Alberta’s government is dismantling its provincial health-care delivery organization into four entities in a sweeping overhaul that will change the structure and decision-making for the entire health system.
Heralding it as a “new day for health care in Alberta,” Premier Danielle Smith says dividing Alberta Health Services (AHS) into new agencies with a narrower focus, to be overseen by a council of politicians and senior government bureaucrats, will improve access to care in a system under strain.
“The current Alberta health-care system is one that has forgotten who should be at the centre of its existence — patients, and the health-care experts that look after them,” Smith said at a news conference in Edmonton on Wednesday.
The move prompted critics to say the United Conservative Party government is laying the groundwork for more privatized delivery of public health services.
Smith insisted the reforms have nothing to do with privatization and anticipates no job cuts.
NDP Leader Rachel Notley told CBC News the new structure will allow the government and new agencies to pick and choose who will deliver services currently performed by public health-care workers.
Smith’s plan would break apart Canada’s first provincewide health authority about 14 years after the Ed Stelmach Progressive Conservative government created it.
The goals of the reform are to reduce emergency room and surgery wait times, improve access to innovative treatments and recruit more staff.
Organized by function
The new organizations will deliver health services in primary care, acute care, continuing care and mental health and addiction care.
AHS will be the organization responsible for acute care, and is likely to get a new name.
Health Minister Adriana LaGrange appointed former cabinet minister Lyle Oberg as the new board chair of AHS on Wednesday. A temporary administrator has been at the helm for a year since Smith fired the previous AHS board.
Smith has criticized AHS as too top-down and monolithic in its decision-making. She has said previously that the health authority failed to respond to rising hospitalization rates during the COVID-19 pandemic. She has also said AHS needs fewer managers and more front-line workers.
The new structure would create several new bureaucratic entities, including the supervising integration council, a procurement secretariat, a centre of excellence for addictions recovery, and revamp 13 groups allowing for local and Indigenous input.
The AHS breakup will take up to two years and has a budget of $85 million.
LaGrange said Wednesday the government will create the new organization overseeing continuing care by spring 2024, to be closely followed by a new mental health and addictions authority.
The new primary and acute care organizations will be unveiled in fall 2024, LaGrange said.
She emphasized patients should move seamlessly through services run or overseen by the four new organizations.
In a technical briefing, health officials were unable to point to another jurisdiction that uses the model proposed by the government, instead saying Alberta is a leader in health care.
Concerns plan will lead to privatized services
The government’s unveiling was pre-empted by a Tuesday leak of information purportedly presented to cabinet.
The documents, obtained by the Alberta NDP and confirmed as authentic by a senior government source, said the government planned to sell off AHS subsidiaries CapitalCare and Carewest, which operate continuing care facilities.
Smith said in the legislature on Wednesday that selling the agencies was no longer the plan.
At an NDP news conference Wednesday and in media releases, union leaders said the restructuring won’t solve worker recruitment and retention problems and will direct more public health dollars to generate corporate profits.
“Who is going to move to Alberta to work in health care when they don’t even know what agency or organization they will be working for?” United Nurses of Alberta president Heather Smith said in a news release.
The plan contains no imminent salve for a system collapsing under pressure, Alberta Federation of Labour president Gil McGowan said.
“This is a plan to eviscerate our public health-care system,” he said. “It’s an attack dressed up as a cure.”

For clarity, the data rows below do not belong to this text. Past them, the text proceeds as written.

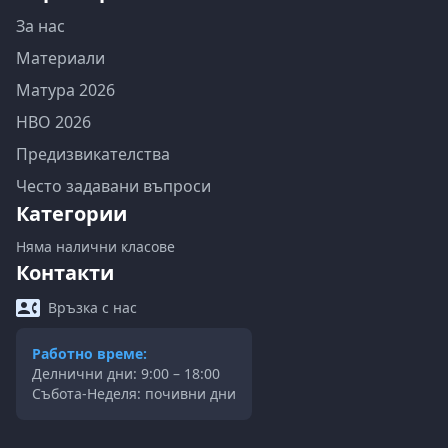
За нас
Материали
Матура 2026
НВО 2026
Предизвикателства
Често задавани въпроси
Категории
Няма налични класове
Контакти
Връзка с нас
Работно време:
Делнични дни: 9:00 – 18:00
Събота-Неделя: почивни дни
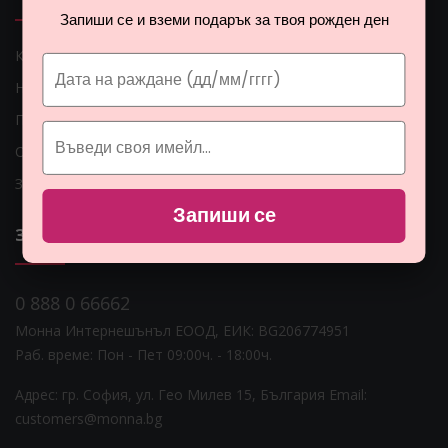
Запиши се и вземи подарък за твоя рожден ден
Как мога да платя?
Начини на доставка
Проблеми с доставката
Общи условия
Защита на личните данни
Запиши се
ЗА НАС
0 888 0 66662
Монна Интернешънъл ЕООД, ЕИК: BG206774951
Раб. време: Пoн - Пет 09:00ч. - 18:00ч.
Адрес: гр. София, ул. Гео Милев 15, България
Email:
customers@monna.bg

Expecting seamless integration ‘naive,’ consultant says
Steven Lewis, an adjunct professor of health policy at Simon Fraser University and Vancouver-based consultant, said restructuring health systems is rarely the solution when they are underperforming.
He said even with a new agency in charge, it will be difficult to reform primary care until the Alberta Medical Association reaches new agreements with the government on how family doctors are compensated for their work and overhead costs.

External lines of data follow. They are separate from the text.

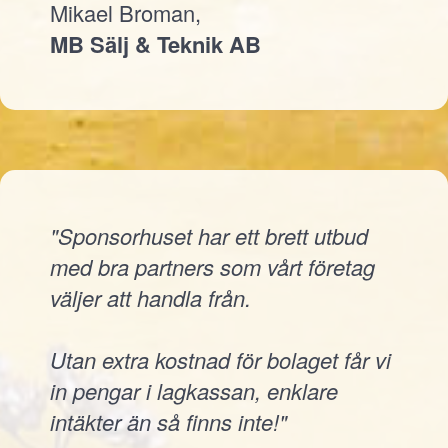
Mikael Broman,
MB Sälj & Teknik AB
"Sponsorhuset har ett brett utbud
med bra partners som vårt företag
väljer att handla från.
Utan extra kostnad för bolaget får vi
in pengar i lagkassan, enklare
intäkter än så finns inte!"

Expecting a council of ministers and deputy ministers to foster seamless integration between the new organizations is “extraordinarily naive,” given each new entity will develop its own culture, and may compete for resources and workers, Lewis said.
“I think a lot of this [change] was a concession to the rural base, which always used AHS as the piñata,” he said.

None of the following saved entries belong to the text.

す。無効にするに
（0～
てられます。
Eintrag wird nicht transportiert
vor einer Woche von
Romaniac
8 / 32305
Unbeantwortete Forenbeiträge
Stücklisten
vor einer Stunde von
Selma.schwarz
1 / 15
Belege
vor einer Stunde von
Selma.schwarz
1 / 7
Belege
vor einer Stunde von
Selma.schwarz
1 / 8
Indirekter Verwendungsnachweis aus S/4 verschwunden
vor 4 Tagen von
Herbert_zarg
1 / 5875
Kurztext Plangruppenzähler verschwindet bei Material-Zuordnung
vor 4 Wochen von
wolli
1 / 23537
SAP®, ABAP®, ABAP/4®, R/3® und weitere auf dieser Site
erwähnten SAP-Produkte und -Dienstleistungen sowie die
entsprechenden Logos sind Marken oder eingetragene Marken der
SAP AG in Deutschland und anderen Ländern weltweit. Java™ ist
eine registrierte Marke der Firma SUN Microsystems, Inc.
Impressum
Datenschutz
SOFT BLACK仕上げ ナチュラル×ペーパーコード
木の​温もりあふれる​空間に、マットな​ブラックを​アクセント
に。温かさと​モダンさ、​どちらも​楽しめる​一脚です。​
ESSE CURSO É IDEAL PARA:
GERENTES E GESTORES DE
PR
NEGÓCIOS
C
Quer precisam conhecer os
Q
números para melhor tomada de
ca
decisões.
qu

Alberta Medical Association president Dr. Paul Parks is reserving judgment on the proposed changes until he sees the details of how it will transpire.
Doctors must be involved in guiding the transition, he said, and it should be as minimally disruptive to patients as possible.
The government will begin holding town halls and feedback sessions with the province’s 250,000 health-care workers on Thursday. The premier said a revamped system should be more responsive to their suggestions.
Union leaders said the government should have consulted workers before unveiling its intentions.
“Not one [worker] would have recommended this complicated and expensive reorganization plan,” said CUPE Alberta president Rory Gill.